Desde Caracas, una fuente cercana al gobierno consultada por este medio, admitió: “Ellos (por la oposición) necesitaban que no se diera la totalización de los datos o retrasarlos lo más posible. El ataque duró una hora. Y retrasó el veredicto oficial. No fue un ataque físico, sino emocional. Era anular la posibilidad de certidumbre que brindaba por lo general el sistema electrónico. La táctica era sacar al Consejo Nacional Electoral del juego. Quisieron minar la confianza de nuestro pueblo en el sistema electoral, con 31 elecciones en 25 años. Fue un golpe muy inteligente”.

En 2004, el comandante Chávez, adelantándose a los problemas de hoy, declaró: “Es muy importante la creación del software, nuestro software, software libre” y ordenó migrar a sistemas operativos GNU/Linux. Aunque el gobierno actual sigue promoviendo ese uso, la tarea nunca se habría completado en todo el aparato del Estado. La ministra Jiménez explicó esta semana que el 65.32% de los ataques fue por denegación de servicios. “De modo tal que ninguno de nosotros podamos tener acceso a los portales de la República, a la Cancillería, al SAIME (Servicio Administrativo de Identificación, Migración y Extranjería), al Instituto Venezolano de los Seguros Sociales (IVSS), al Sistema Patria”, describió.

Las guerras en curso de cuarta generación incluyen como ingrediente el cibergolpismo. Algunos multimillonarios, obscenos financistas de aventuras para depredar recursos en beneficio propio, lo explican sin mediatintas. Elon Musk, el propietario de X, desnudó ese sentimiento impune cuando ocurrió el golpe contra Evo Morales en Bolivia en 2019. “Derrocaremos a quien queramos” escribió en su cuenta cuando todavía era Twitter. Hoy trata de “burro” a Maduro en las redes, respalda con decenas de millones de dólares la candidatura de Donald Trump en EE.UU. y hasta simpatiza con los neonazis de Alternativa para Alemania. Cuando interactúa no es uno más. Quiere condicionar el futuro de los gobiernos que no le gustan y si no puede, voltearlos.

El CNE, integrado por cinco miembros – tres oficialistas y dos de la oposición – es el área de competencia en los comicios del 28 de julio de acuerdo al artículo 293 de la constitución bolivariana. La OEA, con la misma celeridad que reconoció al gobierno golpista de Jeanine Áñez en Bolivia hace casi cinco años, lo instó a publicar “de manera expedita las actas con los resultados de la votación de las elecciones presidenciales a nivel de cada mesa electoral”. En enero de 2020, también saludó muy rápido la reelección del presidente encargado de Venezuela Juan Guaidó, un mandadero de Washington. No iba a ser menos ahora con los últimos comicios.

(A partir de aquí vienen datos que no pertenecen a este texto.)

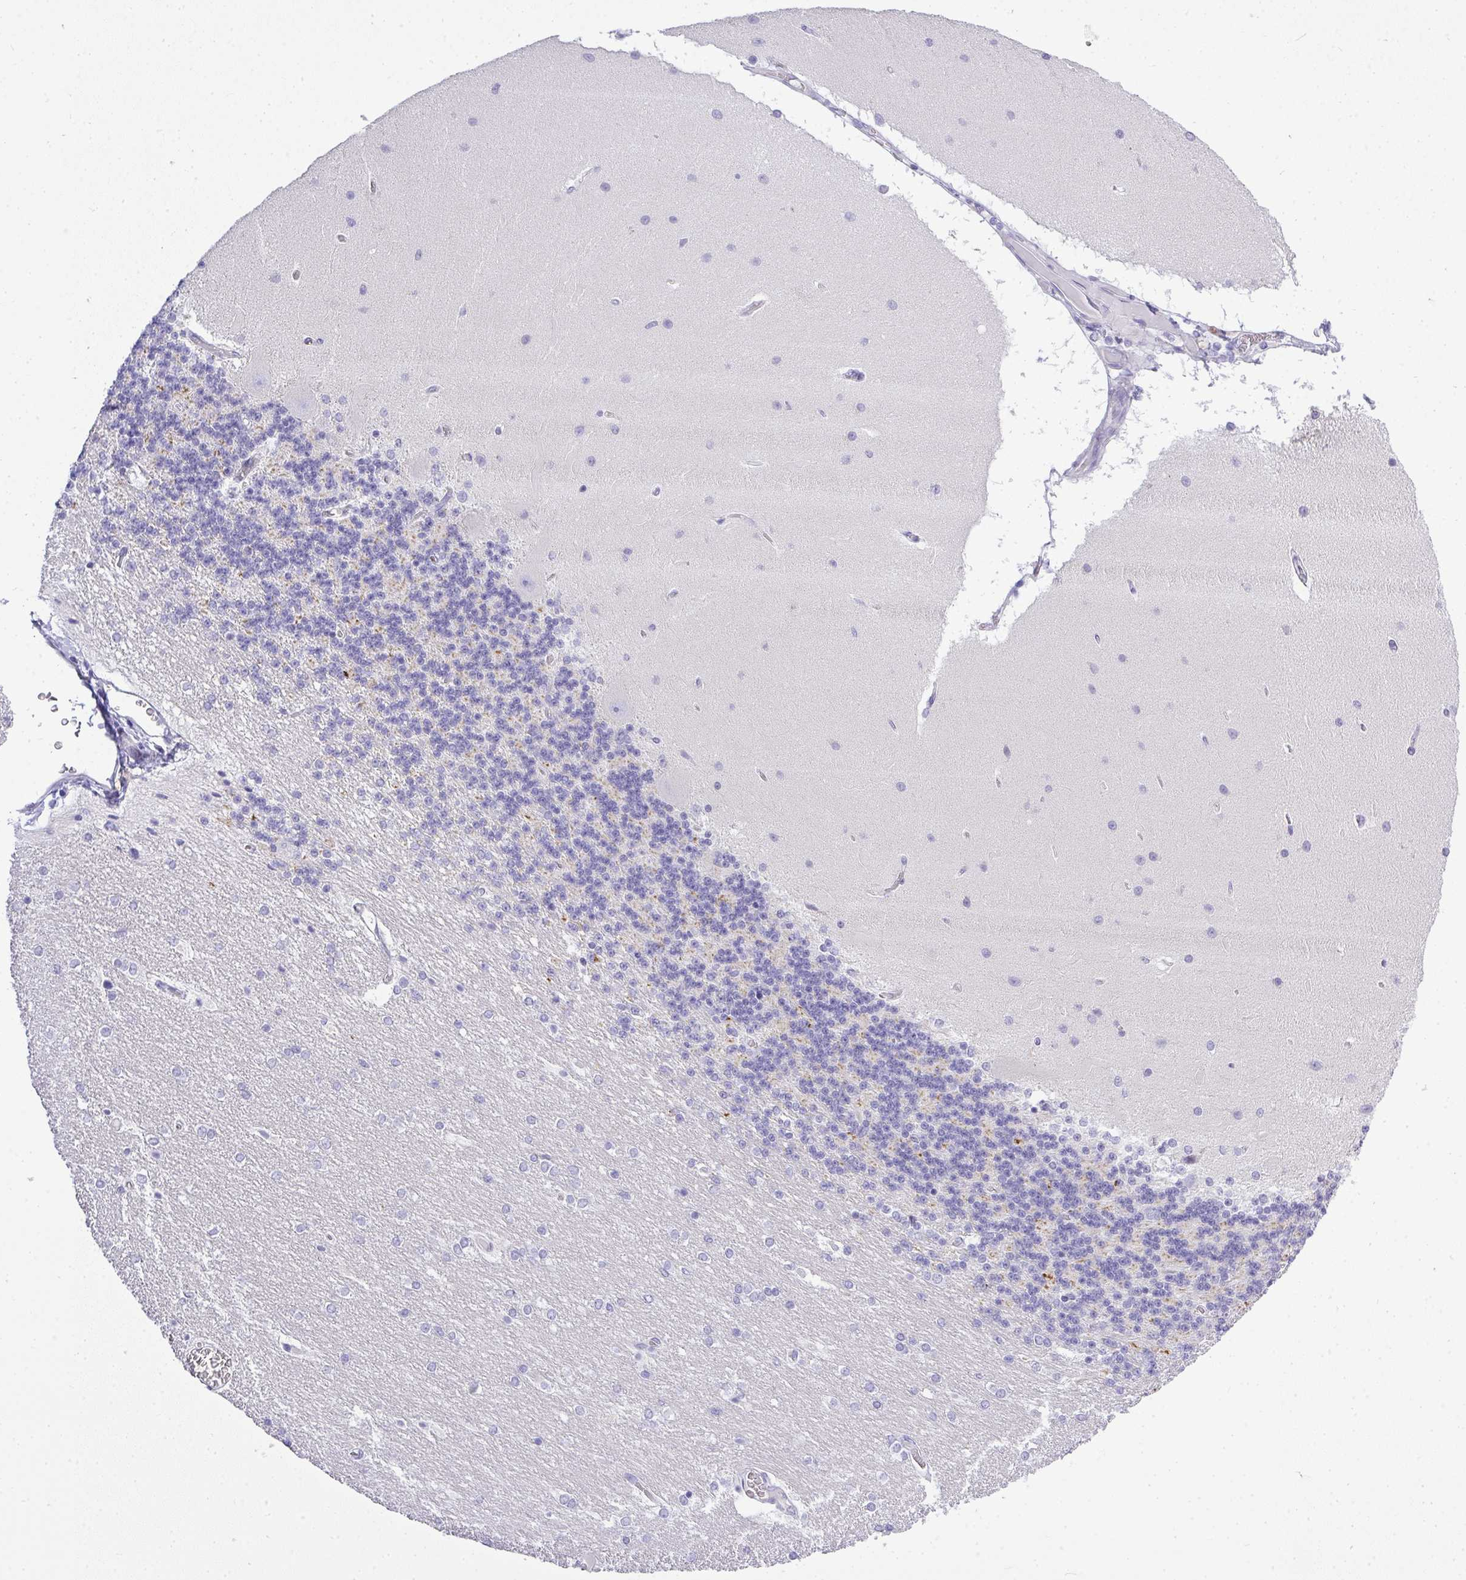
{"staining": {"intensity": "negative", "quantity": "none", "location": "none"}, "tissue": "cerebellum", "cell_type": "Cells in granular layer", "image_type": "normal", "snomed": [{"axis": "morphology", "description": "Normal tissue, NOS"}, {"axis": "topography", "description": "Cerebellum"}], "caption": "Protein analysis of unremarkable cerebellum reveals no significant positivity in cells in granular layer. The staining was performed using DAB (3,3'-diaminobenzidine) to visualize the protein expression in brown, while the nuclei were stained in blue with hematoxylin (Magnification: 20x).", "gene": "PLPPR3", "patient": {"sex": "female", "age": 54}}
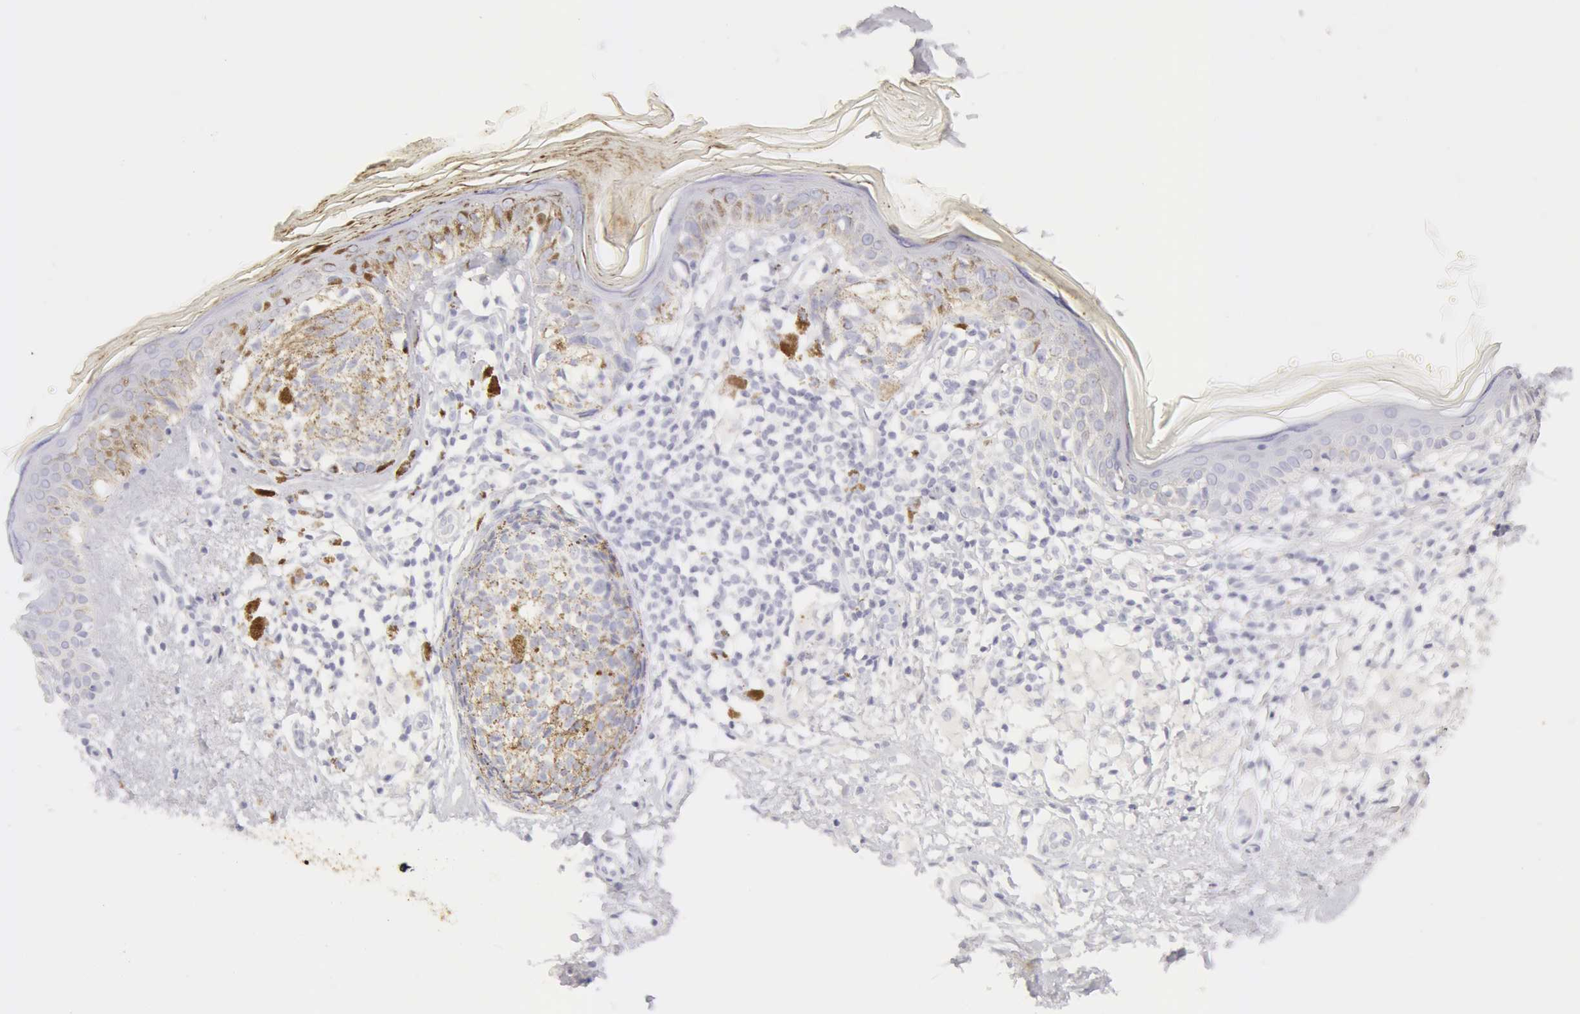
{"staining": {"intensity": "negative", "quantity": "none", "location": "none"}, "tissue": "melanoma", "cell_type": "Tumor cells", "image_type": "cancer", "snomed": [{"axis": "morphology", "description": "Malignant melanoma, NOS"}, {"axis": "topography", "description": "Skin"}], "caption": "The immunohistochemistry histopathology image has no significant expression in tumor cells of melanoma tissue. (DAB (3,3'-diaminobenzidine) immunohistochemistry (IHC) with hematoxylin counter stain).", "gene": "KRT8", "patient": {"sex": "male", "age": 88}}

La difusión asimétrica de noticias, con las armas tecnológicas al servicio de una construcción de sentido global que por ahora se impone en muchos países de Occidente – la del “dictador” Maduro y la “democracia” representada en la oposición – volvió invisibles o distorsionados hechos gravísimos que ocurrieron estos días en Venezuela. Un grupo de veedores electorales argentinos le enviaron una carta a la Comisión de Derechos Humanos del Parlasur con una cronología de los hechos violentos que derivaron en asesinatos, atentados y actos vandálicos contra dependencias del estado, transporte público y ataques a sedes del Partido Socialista Unido de Venezuela (PSUV).

Entre los episodios más cruentos informaron los crímenes de dos mujeres militantes de base del PSUV, Cirila Isabel Gil y Mayauri Coromoto Silva Vilma el 2 y 3 de agosto. La violencia que campea en Venezuela lleva la marca de agua de la oposición, que solo atribuye al aparato del Estado más y más represión con su mirada de cíclope.

Luis Britto García, reconocido escritor, dramaturgo e intelectual venezolano de 83 años escribió en un artículo reciente sobre las graves dificultades que atravesó el sistema electoral desde el 28 de julio: “¿Se puede obstaculizar la transmisión de resultados? Desde luego. En su libro ‘Vigilancia permanente’, Edward Snowden cita al director de tecnología de la CIA, Ira Hunt, quien afirma que los servicios de inteligencia estadounidenses conocen el contenido de cualquier sistema informático del mundo. Sus aliados no sólo pueden paralizar transmisiones y redes: lo han hecho en repetidas oportunidades en Venezuela”.